Chances are, if you live anywhere in Canada, you’ve heard something about the controversy going on with the Dalhousie dentistry students. For those who haven’t heard, apparently, some of the 4th year, male students of the program had a Facebook group in which some offensive, unethical and just plain unprofessional things were expressed about females in general, and also specific to several of the female students in the class.
Since the story broke, we’ve had several conversations with our kids about what you post online and the permanence of it – every post you make is like a tattoo, no matter how “private” you think it is. The content of the posts is awful. But aside from that, I made the point that putting anything of that nature online is not only wrong, but just not smart. It’s scary for me to think the message about the importance of being safe and responsible with what you post online isn’t getting through to kids…and clearly, not to some adults, either.
Our conversations at home about this story have centered around making choices and the consequences that go with those choices and our kids seem to understand the students were wrong for posting what they did. They were, however, a bit shocked at how extreme the potential punishment was…”kicking them out of school could ruin their lives, Mom.” Yup. That’s what happens when you don’t make smart choices – you have consequences. I guess I can see why my kids feel expelling the students might be extreme…they’re kids and as such, there are always second chances (or third, fourth…) and not allowing the students to graduate after all the money and time they’ve put into it…it’s a huge and really awful thing. But we keep reiterating to them that it’s exactly the reason you have to make sure to listen to what you’re being told about online safety and professionalism. Expectations change drastically as you get older, the stakes get higher and you will be held accountable for your actions. This is why school boards put so much time into educating kids about it. It’s a BIG deal. I just worry about how much kids are actually hearing and understanding…even at the high school level.

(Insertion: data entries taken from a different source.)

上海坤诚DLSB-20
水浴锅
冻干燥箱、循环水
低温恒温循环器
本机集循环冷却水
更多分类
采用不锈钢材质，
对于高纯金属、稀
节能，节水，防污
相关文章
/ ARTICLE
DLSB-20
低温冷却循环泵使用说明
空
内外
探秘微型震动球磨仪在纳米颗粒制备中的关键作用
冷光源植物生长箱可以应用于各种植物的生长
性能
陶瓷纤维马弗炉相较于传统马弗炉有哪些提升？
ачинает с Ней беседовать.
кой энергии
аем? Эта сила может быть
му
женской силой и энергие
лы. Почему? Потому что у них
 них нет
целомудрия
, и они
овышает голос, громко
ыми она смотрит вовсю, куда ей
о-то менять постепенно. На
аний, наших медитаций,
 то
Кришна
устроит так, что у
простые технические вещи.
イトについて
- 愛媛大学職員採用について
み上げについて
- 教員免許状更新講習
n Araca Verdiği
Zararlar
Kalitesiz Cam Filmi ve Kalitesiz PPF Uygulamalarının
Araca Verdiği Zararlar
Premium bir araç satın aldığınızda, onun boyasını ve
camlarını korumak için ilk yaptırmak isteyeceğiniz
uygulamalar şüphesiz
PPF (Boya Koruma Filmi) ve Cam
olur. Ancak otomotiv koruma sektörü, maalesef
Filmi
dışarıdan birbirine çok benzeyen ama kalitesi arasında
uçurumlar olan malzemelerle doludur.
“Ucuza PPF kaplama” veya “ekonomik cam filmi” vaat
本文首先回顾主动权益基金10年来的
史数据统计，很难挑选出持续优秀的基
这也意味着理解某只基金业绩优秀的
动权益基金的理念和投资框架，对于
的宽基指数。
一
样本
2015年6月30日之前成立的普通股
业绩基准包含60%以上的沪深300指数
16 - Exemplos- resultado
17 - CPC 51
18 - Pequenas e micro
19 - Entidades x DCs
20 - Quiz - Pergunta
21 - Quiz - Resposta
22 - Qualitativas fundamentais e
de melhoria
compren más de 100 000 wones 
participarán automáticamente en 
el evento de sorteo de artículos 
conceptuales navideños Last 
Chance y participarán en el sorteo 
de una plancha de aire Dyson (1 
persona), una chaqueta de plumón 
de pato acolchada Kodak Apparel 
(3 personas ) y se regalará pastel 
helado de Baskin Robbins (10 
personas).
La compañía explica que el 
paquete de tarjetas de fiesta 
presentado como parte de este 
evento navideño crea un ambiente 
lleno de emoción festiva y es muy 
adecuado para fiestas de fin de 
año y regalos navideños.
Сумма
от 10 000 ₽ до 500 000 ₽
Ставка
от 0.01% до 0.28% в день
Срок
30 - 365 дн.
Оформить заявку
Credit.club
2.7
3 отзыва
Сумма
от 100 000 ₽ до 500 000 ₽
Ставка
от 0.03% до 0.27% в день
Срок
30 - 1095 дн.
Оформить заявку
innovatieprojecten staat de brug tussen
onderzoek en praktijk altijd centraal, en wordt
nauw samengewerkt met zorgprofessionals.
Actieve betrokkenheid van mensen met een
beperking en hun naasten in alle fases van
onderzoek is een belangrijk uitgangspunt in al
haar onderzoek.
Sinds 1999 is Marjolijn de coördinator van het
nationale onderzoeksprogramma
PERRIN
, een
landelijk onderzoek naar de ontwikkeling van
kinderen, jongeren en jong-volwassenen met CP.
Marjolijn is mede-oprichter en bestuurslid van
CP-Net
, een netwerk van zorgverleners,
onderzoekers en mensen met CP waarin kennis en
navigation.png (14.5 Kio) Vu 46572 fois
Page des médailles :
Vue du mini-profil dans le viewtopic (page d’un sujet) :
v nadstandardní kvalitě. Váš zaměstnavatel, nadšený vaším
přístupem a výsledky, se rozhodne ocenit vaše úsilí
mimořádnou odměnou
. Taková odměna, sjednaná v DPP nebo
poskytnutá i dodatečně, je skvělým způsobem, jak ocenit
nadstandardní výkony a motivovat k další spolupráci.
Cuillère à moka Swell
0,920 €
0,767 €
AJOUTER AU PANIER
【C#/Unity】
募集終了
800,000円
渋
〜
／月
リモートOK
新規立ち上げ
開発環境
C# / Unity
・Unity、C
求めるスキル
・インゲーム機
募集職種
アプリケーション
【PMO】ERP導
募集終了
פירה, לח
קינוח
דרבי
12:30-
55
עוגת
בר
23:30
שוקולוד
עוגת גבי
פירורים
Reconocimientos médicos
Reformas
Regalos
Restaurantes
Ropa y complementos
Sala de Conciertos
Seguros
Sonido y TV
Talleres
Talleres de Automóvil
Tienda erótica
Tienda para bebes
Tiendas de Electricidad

Every time an adult talks about their childhood, the common point is “how much harder it was for us when we were kids”….I told my kids that this is one way it was easier for the generations before them. Kids did stupid things, everyone does at one time or another – it’s how we learn. But for us, we didn’t have to worry about the everlasting “proof”, or tattoo, of that stupid thing. We didn’t have pictures, or group chats posted online for someone to find years after it happened and bring up/repost again and again. It lasted just long enough for someone else to do a stupid thing.
Anything you post online is like a tattoo on your social media presence – it’s forever. I can’t imagine how anyone that far into their education (and the ages of 25, 26, 27, or older!) hasn’t learned that yet. NOTHING on the internet is private. There is no such thing as a “private” chat room, or “private” message…when it is done on the internet, it can ALWAYS become public and will last forever – all it takes is a screenshot and it can be shared to billions of people in seconds. Kids have to know that if the messages they write, pictures they share, or comments they put online aren’t something they want publicly known, then DON’T POST IT! Otherwise, one day, these online tattoos could come back to haunt them.
Tell your kids…and keep telling them.